RE: Value Trap?2 Dec 2021 11:00
Velo Thanks for your interpretation of the way things are going albeit through the use of somewhat rosy figure work. The falling price of PGMs at the moment is a double edge sword as you know by last quarters price adjustment to debtors and unfortunately there's more to follow.
Whilst the price of the PGMs basket is falling it not only means that the current profit is falling it also means that past sales will receive a credit on their invoice (difference between todays price and their provisional price at the time of order/delivery).
This is the bit in the financial statement:
Commodity price risk refers to the risk of changes in fair value or cash flows of financial instruments as a result of changes in commodity prices.
It is applicable to the largest debtor of the Group. In terms of the agreement between the Group and the debtor, the commodity prices used in the calculation of the payment are based on the prices over the period following delivery, leaving the Group exposed to the commodity price fluctuations until the price is fixed. The subsequent remeasurement of the receivable every month following the month of delivery until the price is fixed, is recognised in other income, refer note 9.
unquote
The balance on the 2021 year end was $47m and a provision of 10% was mentioned as a risk but looking the basket prices from July 2020 to Sept 2021 it shows why 2021 was such a good result with increasing prices there was always a higher profit except in the 4th Quarter and THEN the dramatic change seen in the 1st quarter of 2022 - save you looking them up 1st 2021 $2834, 2nd $3323, 3rd $4576, 4th $4059, 1st 2022 $2897 - so you see a worrying downturn in the 1st quarter is carrying on into the 2nd quarter. Net revenue was still $29.8 million. However if the basket price in the 2nd quarter continues to fall say to BELOW THE CURRENT APPROX $2400 then revenues will need to be adjusted downwards again.

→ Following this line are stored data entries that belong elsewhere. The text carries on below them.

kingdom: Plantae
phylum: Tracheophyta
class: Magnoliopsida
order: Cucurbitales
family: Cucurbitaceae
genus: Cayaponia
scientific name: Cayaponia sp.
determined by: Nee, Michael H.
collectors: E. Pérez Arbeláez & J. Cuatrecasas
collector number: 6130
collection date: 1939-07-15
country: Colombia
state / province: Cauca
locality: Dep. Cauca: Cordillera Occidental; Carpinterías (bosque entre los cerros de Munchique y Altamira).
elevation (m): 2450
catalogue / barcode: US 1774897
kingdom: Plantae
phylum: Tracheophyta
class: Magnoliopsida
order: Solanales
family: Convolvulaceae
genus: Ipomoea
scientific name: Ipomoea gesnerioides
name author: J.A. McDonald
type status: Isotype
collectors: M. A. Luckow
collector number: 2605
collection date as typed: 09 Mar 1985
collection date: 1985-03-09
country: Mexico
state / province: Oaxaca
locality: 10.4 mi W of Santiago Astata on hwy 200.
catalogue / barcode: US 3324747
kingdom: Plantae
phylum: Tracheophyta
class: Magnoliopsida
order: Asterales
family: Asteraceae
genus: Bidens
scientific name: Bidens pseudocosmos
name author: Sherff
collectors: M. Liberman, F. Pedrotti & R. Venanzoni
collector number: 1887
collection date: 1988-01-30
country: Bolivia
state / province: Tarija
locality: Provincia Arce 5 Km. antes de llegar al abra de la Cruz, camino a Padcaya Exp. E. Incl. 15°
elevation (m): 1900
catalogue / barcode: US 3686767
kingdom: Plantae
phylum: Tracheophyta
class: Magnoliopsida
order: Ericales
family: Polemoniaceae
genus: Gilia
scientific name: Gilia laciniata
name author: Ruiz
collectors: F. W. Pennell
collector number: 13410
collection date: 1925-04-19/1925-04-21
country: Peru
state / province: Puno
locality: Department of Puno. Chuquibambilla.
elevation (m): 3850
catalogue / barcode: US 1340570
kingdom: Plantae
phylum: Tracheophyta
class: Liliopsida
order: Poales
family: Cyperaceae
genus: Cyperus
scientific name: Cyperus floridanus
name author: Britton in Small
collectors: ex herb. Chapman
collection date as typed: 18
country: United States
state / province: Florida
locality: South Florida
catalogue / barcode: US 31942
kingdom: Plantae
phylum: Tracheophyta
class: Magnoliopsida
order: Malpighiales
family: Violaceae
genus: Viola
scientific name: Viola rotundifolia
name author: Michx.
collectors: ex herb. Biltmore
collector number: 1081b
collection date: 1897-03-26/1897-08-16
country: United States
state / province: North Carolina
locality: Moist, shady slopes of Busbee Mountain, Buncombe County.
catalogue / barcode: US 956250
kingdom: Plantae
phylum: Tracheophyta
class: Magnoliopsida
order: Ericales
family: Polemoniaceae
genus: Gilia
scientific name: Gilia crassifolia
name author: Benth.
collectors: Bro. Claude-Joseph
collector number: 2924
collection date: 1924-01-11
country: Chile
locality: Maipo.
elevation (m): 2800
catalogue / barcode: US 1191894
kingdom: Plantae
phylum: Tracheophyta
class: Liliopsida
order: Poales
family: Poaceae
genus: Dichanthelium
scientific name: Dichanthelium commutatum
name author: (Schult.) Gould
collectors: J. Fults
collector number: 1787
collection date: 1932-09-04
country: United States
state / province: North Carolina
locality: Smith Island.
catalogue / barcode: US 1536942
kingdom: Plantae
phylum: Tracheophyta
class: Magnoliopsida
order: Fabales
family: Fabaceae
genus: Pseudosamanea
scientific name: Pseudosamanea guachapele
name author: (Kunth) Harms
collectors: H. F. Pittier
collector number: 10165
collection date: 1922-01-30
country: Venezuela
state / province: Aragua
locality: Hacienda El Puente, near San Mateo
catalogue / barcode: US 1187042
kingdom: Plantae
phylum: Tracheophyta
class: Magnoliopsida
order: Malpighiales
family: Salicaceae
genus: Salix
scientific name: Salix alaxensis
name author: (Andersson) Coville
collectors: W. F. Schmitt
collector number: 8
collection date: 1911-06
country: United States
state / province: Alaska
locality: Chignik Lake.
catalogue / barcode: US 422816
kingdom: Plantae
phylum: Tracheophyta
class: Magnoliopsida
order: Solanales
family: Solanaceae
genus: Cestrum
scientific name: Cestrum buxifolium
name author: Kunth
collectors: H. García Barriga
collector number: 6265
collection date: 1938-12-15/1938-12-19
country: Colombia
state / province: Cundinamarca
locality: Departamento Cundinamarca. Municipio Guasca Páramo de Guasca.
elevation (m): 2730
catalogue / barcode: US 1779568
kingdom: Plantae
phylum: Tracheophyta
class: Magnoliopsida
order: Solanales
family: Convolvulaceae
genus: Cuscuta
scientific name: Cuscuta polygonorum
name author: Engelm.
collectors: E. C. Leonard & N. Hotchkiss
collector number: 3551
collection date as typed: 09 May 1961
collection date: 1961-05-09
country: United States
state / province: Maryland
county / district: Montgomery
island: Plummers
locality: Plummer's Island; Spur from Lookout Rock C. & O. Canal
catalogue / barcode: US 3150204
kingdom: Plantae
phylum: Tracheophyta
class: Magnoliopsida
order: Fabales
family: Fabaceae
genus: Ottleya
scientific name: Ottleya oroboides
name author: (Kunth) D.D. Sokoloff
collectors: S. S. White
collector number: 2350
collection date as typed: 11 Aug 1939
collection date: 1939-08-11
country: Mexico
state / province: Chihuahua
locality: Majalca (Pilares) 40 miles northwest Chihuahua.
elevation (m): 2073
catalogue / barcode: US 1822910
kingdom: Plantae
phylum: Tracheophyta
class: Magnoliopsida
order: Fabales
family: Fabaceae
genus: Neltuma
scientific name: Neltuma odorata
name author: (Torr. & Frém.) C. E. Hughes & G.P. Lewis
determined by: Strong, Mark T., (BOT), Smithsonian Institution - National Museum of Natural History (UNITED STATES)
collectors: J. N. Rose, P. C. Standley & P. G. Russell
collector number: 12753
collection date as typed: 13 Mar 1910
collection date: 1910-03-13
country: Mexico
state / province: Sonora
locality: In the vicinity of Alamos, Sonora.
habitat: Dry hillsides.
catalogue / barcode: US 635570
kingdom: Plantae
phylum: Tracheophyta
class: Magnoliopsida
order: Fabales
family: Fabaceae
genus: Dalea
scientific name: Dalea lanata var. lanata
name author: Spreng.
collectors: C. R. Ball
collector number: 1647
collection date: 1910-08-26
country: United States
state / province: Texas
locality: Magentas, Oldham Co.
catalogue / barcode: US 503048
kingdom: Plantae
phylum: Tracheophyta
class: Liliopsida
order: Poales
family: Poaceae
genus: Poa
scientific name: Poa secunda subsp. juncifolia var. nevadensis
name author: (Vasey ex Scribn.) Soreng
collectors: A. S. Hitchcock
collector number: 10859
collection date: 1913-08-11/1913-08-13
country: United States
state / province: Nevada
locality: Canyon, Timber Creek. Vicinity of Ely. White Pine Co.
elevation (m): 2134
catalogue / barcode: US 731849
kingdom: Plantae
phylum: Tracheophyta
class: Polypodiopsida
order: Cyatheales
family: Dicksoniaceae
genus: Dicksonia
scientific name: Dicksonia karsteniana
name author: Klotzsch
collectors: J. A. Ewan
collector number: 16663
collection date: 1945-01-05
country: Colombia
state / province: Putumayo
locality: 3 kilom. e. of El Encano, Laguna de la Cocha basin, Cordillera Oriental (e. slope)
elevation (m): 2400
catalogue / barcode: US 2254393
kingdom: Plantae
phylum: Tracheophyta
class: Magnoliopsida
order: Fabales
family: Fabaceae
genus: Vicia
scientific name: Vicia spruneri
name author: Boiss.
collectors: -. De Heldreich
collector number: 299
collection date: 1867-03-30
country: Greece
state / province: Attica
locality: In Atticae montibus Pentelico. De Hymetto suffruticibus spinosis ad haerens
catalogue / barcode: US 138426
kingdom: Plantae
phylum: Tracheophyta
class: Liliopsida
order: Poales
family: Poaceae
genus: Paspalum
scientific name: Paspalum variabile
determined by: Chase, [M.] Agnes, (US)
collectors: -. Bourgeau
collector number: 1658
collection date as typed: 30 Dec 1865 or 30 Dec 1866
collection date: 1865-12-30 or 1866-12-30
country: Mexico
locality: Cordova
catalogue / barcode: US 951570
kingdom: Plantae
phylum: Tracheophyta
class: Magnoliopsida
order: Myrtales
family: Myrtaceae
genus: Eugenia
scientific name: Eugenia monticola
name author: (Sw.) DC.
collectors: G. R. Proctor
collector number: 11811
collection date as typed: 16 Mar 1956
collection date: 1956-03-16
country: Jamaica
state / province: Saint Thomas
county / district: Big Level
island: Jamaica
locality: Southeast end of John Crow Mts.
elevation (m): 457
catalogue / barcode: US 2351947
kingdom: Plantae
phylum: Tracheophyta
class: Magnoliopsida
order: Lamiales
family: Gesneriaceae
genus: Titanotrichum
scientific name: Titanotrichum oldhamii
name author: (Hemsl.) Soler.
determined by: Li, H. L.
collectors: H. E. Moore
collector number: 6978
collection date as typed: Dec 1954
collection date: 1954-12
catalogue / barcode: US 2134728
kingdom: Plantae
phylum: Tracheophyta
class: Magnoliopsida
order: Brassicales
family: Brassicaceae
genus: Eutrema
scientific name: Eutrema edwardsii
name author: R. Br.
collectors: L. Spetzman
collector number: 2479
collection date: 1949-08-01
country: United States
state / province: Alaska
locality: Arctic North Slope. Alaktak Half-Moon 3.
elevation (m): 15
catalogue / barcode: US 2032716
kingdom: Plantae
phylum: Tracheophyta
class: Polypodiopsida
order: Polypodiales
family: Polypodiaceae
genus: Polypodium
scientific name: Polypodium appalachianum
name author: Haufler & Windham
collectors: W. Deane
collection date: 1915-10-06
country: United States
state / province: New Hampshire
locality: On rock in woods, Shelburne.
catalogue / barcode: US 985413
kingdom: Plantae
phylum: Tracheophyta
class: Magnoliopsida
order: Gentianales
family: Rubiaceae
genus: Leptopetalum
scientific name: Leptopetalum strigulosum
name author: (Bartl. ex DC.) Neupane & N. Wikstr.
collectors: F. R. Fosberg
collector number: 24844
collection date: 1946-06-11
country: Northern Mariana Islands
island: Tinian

It wouldn't be so bad if production was up but it is also on a falling trend since April 2018 and here's the figures in thousands of oz up until Sept 2021 25.7, 20, 22.2, 29.2, 27.7, 25.4, 26.58, 12.51(covid lockdown), 24.3, 24.9, 23.6, 21.2, 20.40
This three way hit is whats keeping the SP down: credit notes, falling prices and lower production. The management are ramping up production again but can't yet do anything about the price of PGM's but the ramping up has hit a Covid uncertainty threat so thats why the volatility in SP in the last few days. I am invested here and have had a nice profit over the years including dividend and am not worried about the future I'm just pointing out why I think the SP is lower today.